La juventud trabajadora es, sin duda, uno de los sectores más duramente golpeados por la crisis económica que está asolando nuestro país. Desde el inicio de la pandemia, el desempleo en menores de 25 años ha pasado del 31,9% (febrero) al 43,9% (agosto), aumentando 12 puntos en apenas siete meses.
Esta rápida escalada del desempleo juvenil tiene como base un hecho estructural. Los jóvenes son los que ocupan los trabajos más precarios y temporales, peor remunerados y con menos derechos.
El informe del Consejo de la Juventud Española revela que casi el 20% trabaja en comercios (dependientes en pequeños establecimientos, vendedores a domicilio…) y un 15% trabaja en hostelería. Es decir, el 35% de la juventud española trabaja en los dos sectores que han sido los primeros en echar el cierre o en recortar la plantilla durante el confinamiento.

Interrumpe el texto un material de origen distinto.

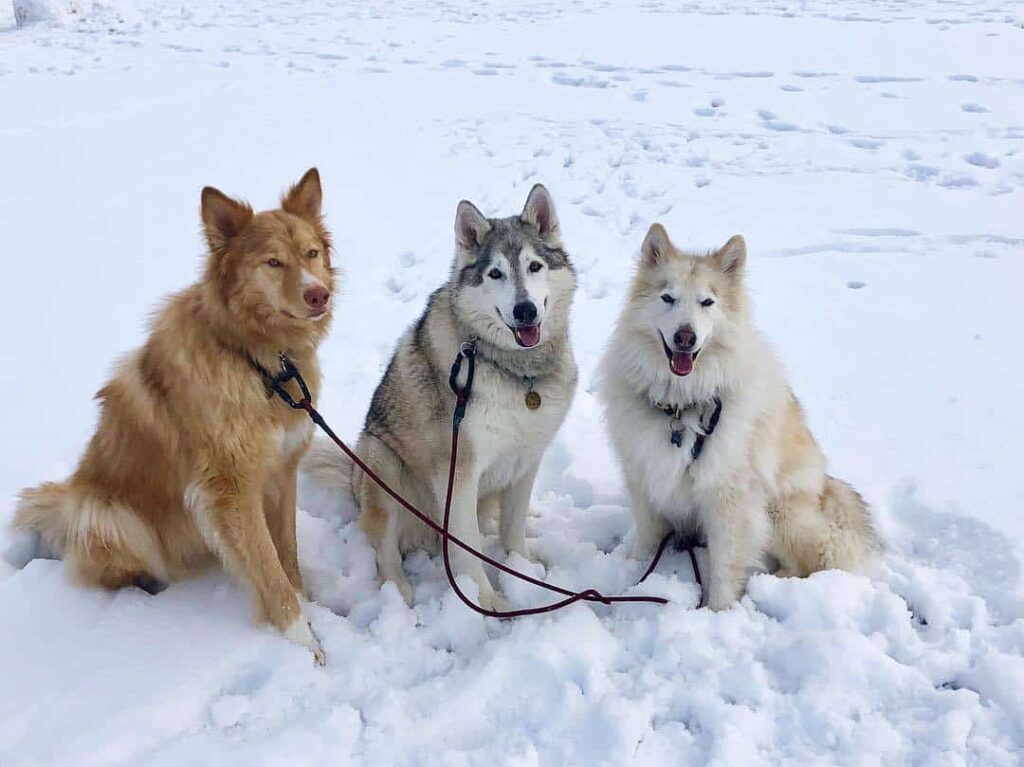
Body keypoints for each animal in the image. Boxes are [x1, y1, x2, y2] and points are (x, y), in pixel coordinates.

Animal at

La misma razón es la que explica que el 53% de los jóvenes de 25 a 30 años está obligada a vivir con sus padres. Sus sueños de emancipación, robados por la precariedad y el desempleo.
Las generaciones mejor preparadas de la historia de España condenadas a cada vez peores condiciones de vida y de trabajo. Jóvenes con alta preparación obligados a marchar al extranjero para poder trabajar «de lo suyo» en condiciones dignas, o quedarse en su país para trabajar «en lo que sale». Y cuando viene una crisis, son los primeros en ser puestos de patitas en la calle.
Estas son las consecuencias de un modelo productivo que desprecia la industrialización y la I+D+i, que condena a nuestro país al monocultivo del turismo y los servicios. Y de un marco laboral -diseñado por las sucesivas reformas laborales- que condena a los jóvenes a la temporalidad, a los bajos salarios y a la incertidumbre.
Una realidad que la pandemia no ha hecho sino agudizar hasta límites insostenibles.